(Task goal):
The expected output is a copy of every line in the records with the string "giảm".

(Material for this exercise):
--*--

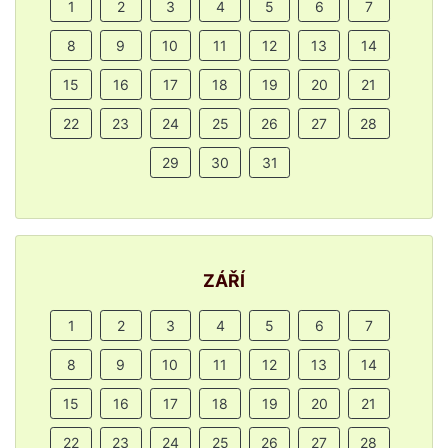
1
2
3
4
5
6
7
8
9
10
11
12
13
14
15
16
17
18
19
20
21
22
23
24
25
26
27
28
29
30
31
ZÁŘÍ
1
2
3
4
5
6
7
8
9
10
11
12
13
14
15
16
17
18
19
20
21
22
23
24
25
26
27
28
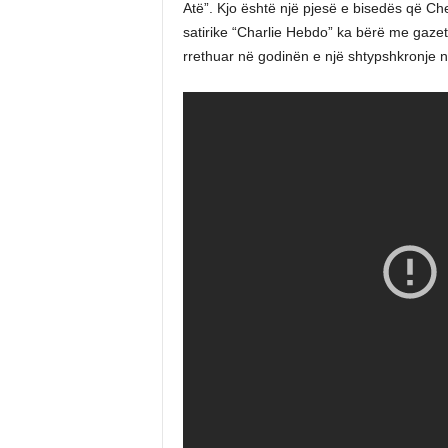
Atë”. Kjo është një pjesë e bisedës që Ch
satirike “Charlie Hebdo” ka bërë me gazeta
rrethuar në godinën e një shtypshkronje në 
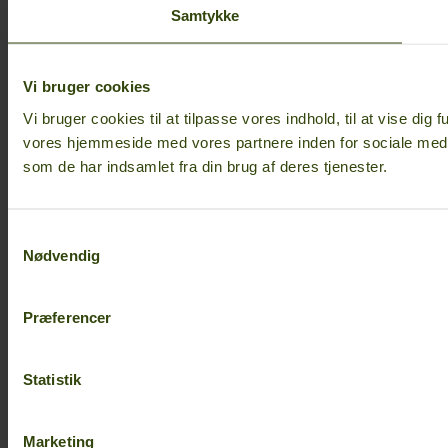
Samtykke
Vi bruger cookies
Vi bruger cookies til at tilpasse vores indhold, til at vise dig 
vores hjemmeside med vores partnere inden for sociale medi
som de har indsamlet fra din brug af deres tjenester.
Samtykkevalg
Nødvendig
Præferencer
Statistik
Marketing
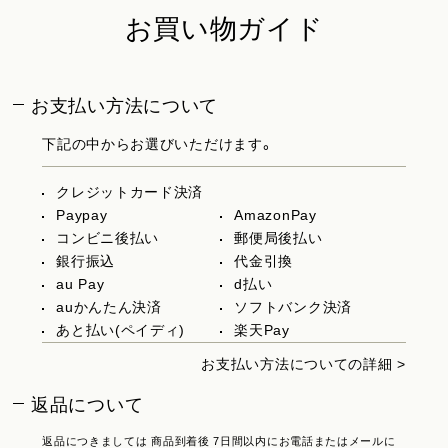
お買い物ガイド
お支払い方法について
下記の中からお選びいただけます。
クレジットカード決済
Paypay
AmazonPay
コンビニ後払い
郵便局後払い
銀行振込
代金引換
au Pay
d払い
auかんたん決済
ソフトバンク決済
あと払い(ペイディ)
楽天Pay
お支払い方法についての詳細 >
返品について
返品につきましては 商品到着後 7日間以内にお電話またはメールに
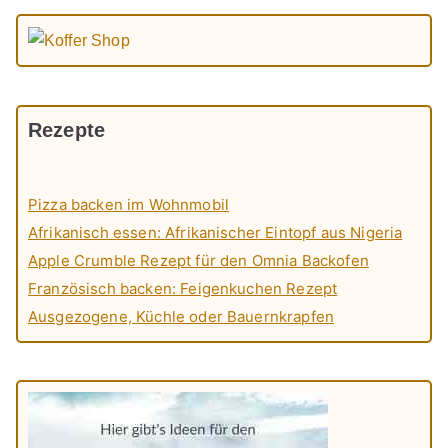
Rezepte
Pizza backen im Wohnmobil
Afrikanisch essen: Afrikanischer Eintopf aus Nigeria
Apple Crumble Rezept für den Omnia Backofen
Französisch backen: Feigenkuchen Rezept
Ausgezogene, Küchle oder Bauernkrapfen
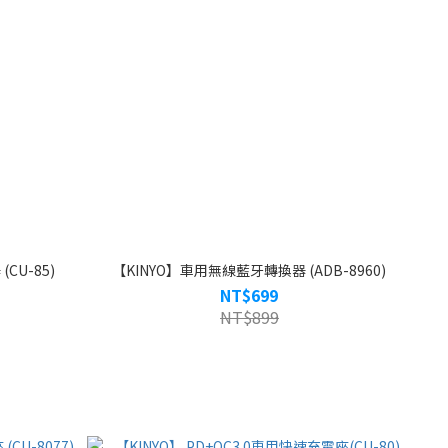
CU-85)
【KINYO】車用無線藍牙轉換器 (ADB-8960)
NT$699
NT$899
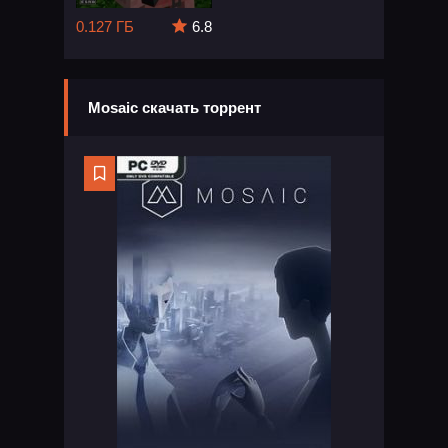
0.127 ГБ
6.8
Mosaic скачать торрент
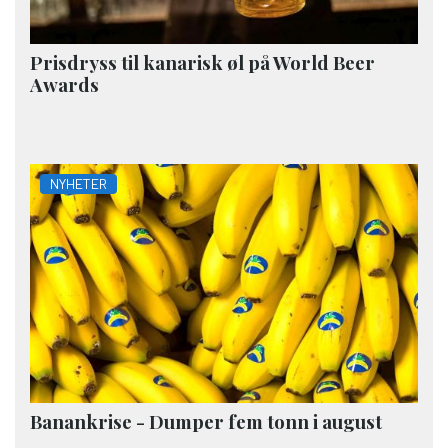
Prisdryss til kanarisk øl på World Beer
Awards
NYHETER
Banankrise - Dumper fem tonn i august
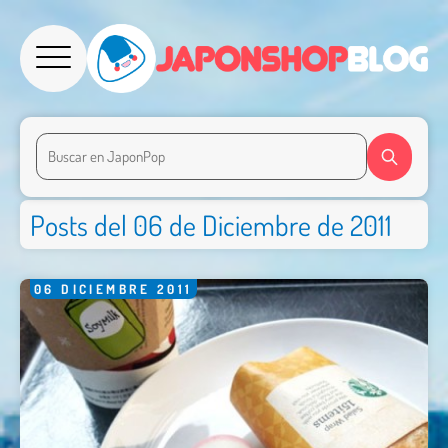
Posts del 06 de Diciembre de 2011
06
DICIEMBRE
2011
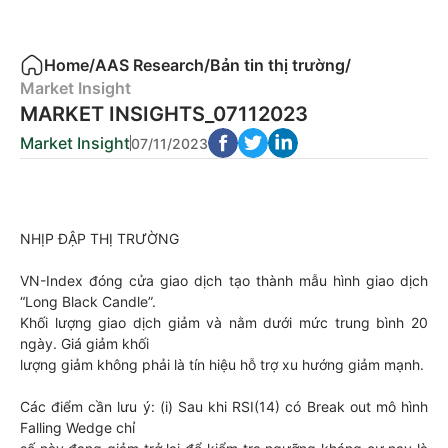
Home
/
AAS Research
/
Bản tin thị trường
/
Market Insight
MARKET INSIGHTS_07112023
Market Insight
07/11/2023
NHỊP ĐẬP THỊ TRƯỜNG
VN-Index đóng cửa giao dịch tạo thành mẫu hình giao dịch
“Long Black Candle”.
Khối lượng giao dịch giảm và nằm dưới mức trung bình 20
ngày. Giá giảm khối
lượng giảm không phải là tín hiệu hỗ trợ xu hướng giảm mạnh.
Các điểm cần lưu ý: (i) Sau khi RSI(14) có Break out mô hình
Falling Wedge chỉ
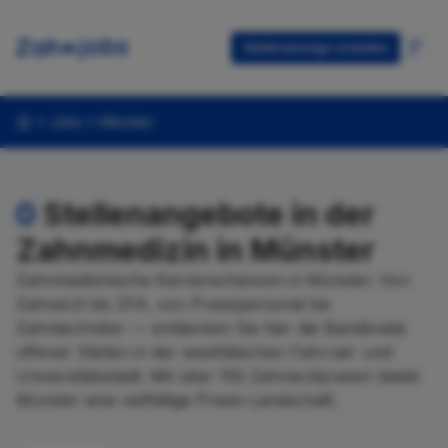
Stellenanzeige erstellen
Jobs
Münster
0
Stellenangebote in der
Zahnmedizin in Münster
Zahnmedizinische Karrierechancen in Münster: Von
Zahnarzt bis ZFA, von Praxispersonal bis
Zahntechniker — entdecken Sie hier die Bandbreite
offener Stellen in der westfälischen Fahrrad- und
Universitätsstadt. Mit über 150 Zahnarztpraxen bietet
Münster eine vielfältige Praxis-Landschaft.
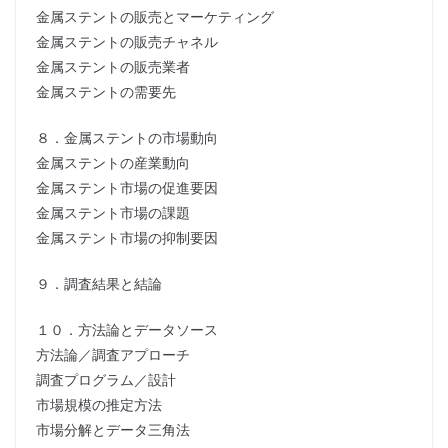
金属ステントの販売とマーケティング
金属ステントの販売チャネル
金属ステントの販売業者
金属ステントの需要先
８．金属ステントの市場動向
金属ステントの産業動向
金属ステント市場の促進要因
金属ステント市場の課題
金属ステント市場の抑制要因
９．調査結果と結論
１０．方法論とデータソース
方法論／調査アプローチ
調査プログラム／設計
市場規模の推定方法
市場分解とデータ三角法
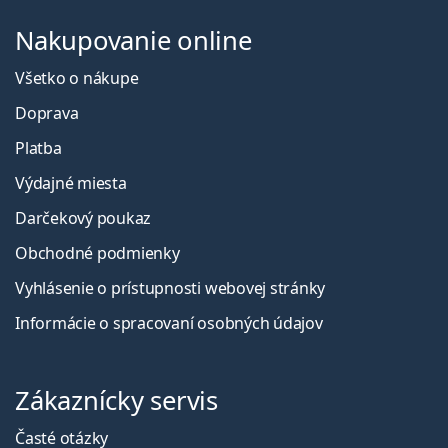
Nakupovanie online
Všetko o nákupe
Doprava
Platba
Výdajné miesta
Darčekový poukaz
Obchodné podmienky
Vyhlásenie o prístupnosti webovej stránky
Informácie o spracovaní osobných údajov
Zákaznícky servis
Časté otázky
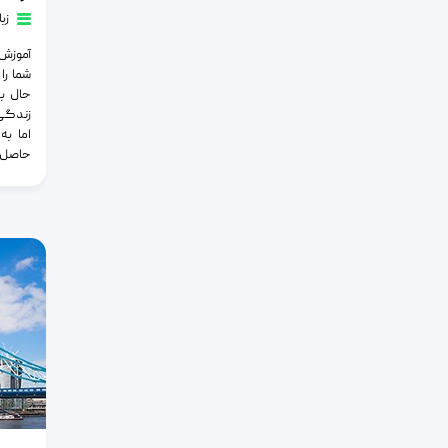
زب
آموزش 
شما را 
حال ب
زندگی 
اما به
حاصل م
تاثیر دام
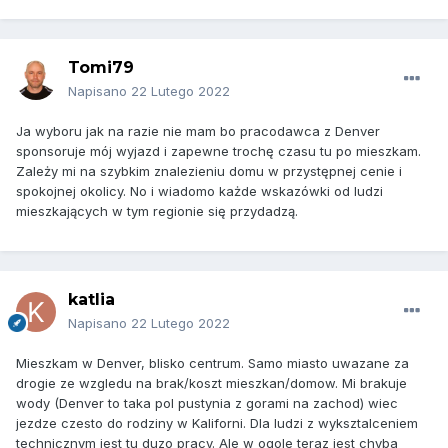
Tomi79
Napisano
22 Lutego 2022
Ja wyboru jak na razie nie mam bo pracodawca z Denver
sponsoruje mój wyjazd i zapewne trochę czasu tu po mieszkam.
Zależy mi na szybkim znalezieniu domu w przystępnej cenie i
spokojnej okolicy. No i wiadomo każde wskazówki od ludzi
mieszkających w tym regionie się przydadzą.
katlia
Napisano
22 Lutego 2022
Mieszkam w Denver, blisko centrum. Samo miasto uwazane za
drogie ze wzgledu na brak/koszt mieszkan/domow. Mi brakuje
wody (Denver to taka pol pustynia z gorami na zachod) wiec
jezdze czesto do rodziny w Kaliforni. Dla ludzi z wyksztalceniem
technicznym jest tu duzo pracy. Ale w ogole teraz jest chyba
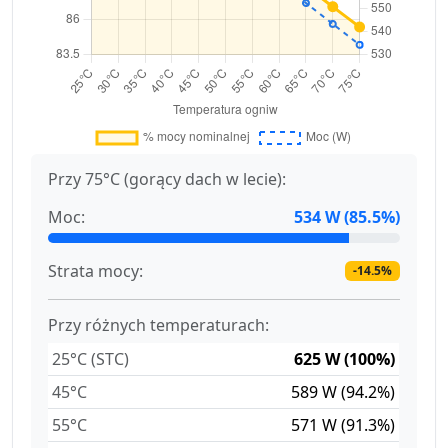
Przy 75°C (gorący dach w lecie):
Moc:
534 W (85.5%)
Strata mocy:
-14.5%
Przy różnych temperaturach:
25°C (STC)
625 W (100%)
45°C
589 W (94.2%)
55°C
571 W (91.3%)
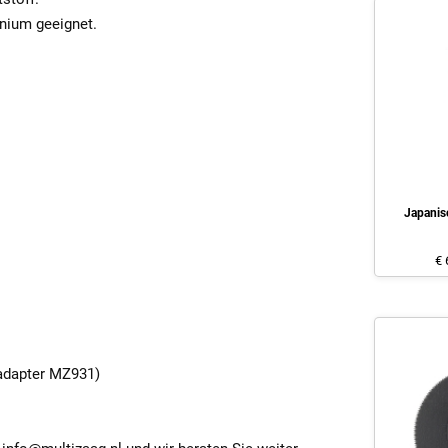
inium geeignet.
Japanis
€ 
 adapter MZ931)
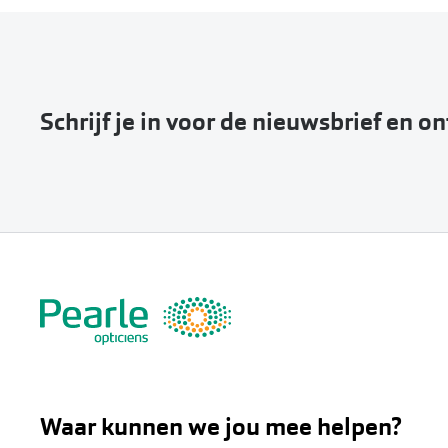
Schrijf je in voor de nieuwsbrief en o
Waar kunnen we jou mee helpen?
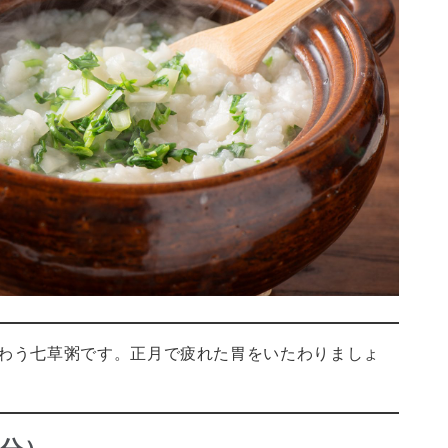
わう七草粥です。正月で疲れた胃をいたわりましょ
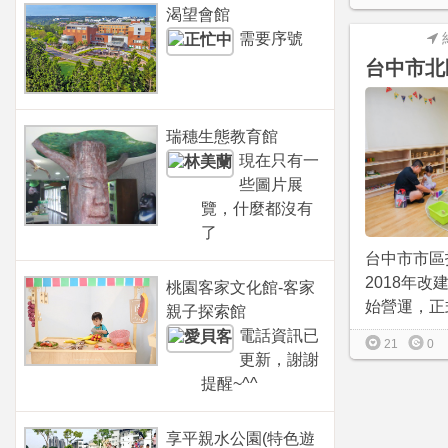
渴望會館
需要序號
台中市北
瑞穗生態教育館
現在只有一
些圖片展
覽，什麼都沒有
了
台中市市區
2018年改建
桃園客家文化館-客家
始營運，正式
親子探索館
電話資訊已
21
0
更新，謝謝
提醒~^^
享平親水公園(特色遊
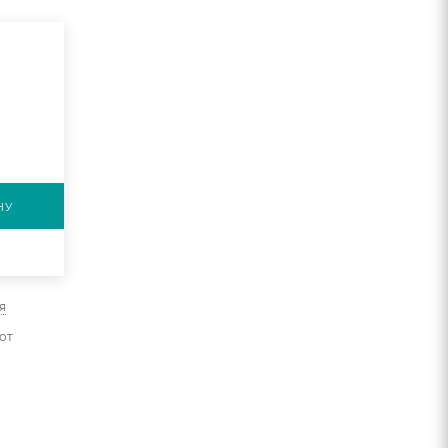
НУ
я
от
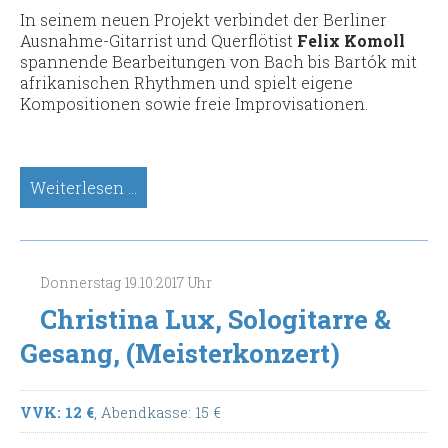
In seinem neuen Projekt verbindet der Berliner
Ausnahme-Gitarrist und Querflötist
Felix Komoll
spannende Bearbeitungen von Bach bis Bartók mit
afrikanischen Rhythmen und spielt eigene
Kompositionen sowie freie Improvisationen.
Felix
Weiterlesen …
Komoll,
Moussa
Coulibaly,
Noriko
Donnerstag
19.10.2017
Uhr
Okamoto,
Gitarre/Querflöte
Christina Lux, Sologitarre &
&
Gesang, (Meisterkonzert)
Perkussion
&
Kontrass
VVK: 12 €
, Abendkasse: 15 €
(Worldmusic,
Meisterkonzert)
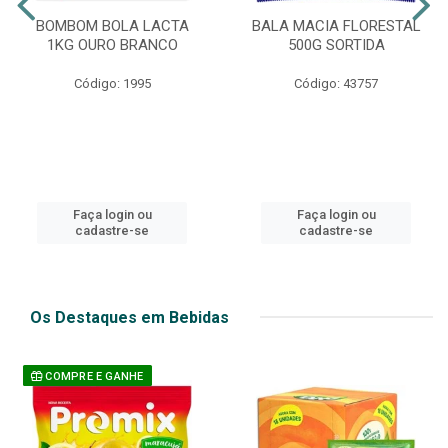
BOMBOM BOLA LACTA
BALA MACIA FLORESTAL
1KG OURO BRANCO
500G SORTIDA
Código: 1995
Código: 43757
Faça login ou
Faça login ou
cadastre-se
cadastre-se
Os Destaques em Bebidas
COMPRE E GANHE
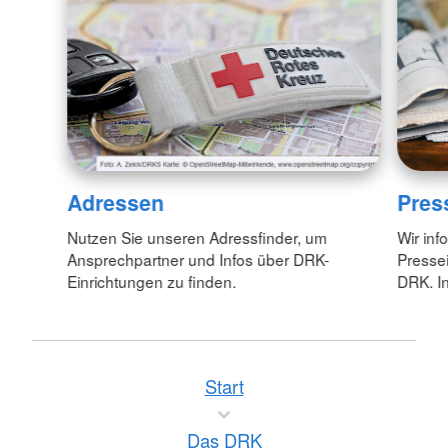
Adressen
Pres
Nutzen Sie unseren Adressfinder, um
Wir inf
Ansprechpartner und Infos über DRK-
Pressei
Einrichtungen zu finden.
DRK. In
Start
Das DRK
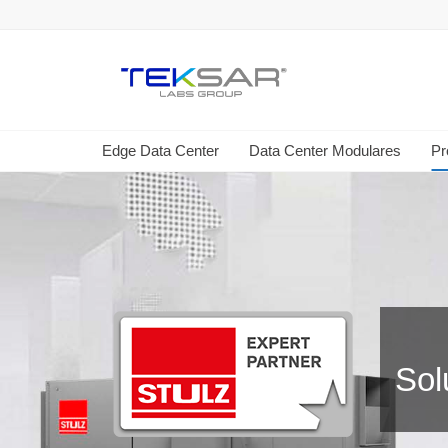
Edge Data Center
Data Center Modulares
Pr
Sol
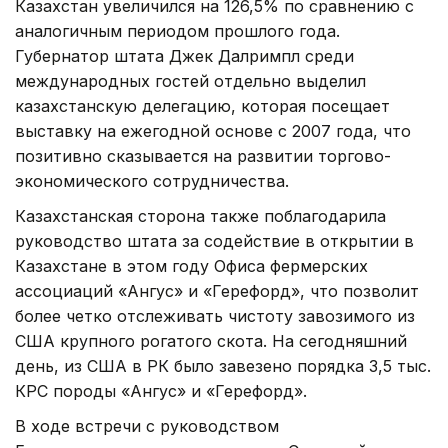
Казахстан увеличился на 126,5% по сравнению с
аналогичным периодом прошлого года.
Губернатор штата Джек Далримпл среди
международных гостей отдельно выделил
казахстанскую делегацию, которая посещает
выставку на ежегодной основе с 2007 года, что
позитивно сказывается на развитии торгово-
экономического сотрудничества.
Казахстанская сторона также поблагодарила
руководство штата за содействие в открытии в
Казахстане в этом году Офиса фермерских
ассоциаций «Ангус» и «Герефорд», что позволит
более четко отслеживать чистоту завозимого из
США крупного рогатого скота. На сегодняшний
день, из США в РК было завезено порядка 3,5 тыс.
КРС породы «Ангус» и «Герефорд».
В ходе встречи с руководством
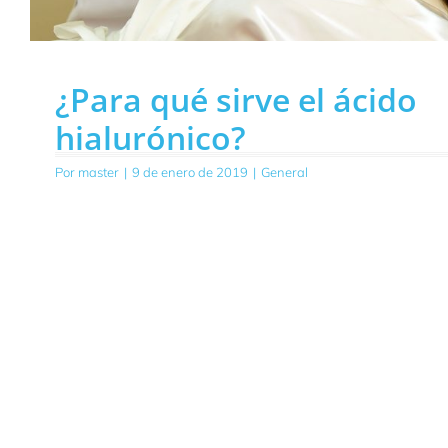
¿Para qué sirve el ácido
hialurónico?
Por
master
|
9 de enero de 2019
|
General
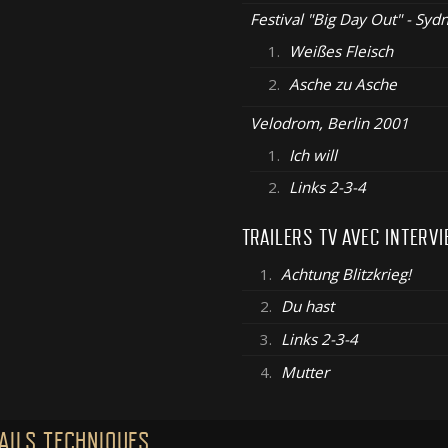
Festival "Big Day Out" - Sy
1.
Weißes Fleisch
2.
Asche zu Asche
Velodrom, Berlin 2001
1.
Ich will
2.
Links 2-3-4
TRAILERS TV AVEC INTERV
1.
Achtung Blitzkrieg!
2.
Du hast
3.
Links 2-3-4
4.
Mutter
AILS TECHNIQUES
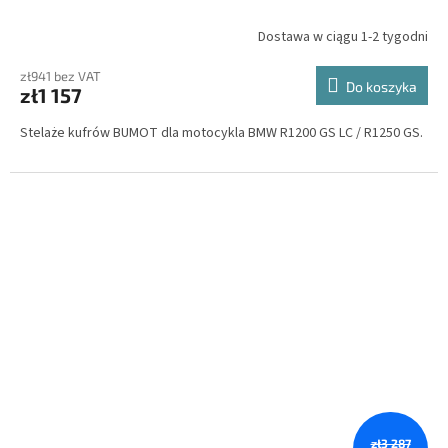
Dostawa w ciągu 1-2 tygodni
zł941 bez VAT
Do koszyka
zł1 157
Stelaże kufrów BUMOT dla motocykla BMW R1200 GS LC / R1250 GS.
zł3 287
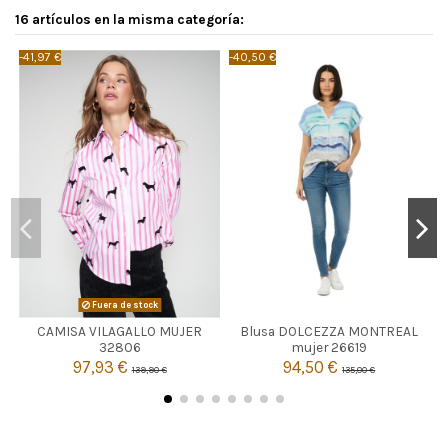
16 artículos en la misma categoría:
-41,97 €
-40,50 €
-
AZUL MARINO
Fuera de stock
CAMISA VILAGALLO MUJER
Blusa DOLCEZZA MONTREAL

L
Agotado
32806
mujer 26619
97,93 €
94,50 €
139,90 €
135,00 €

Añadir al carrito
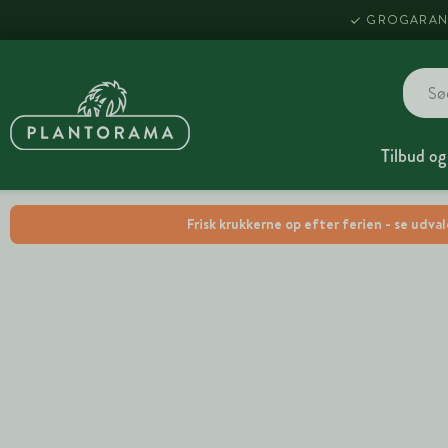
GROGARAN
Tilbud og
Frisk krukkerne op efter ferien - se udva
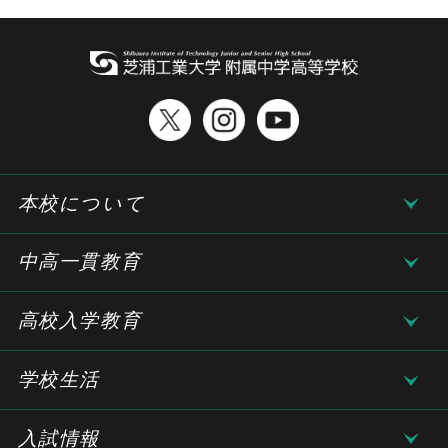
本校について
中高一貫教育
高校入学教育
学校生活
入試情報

--*--

(Result for this exercise):
Khối lượng giao dịch giảm và nằm dưới mức trung bình 20
ngày. Giá giảm khối
lượng giảm không phải là tín hiệu hỗ trợ xu hướng giảm mạnh.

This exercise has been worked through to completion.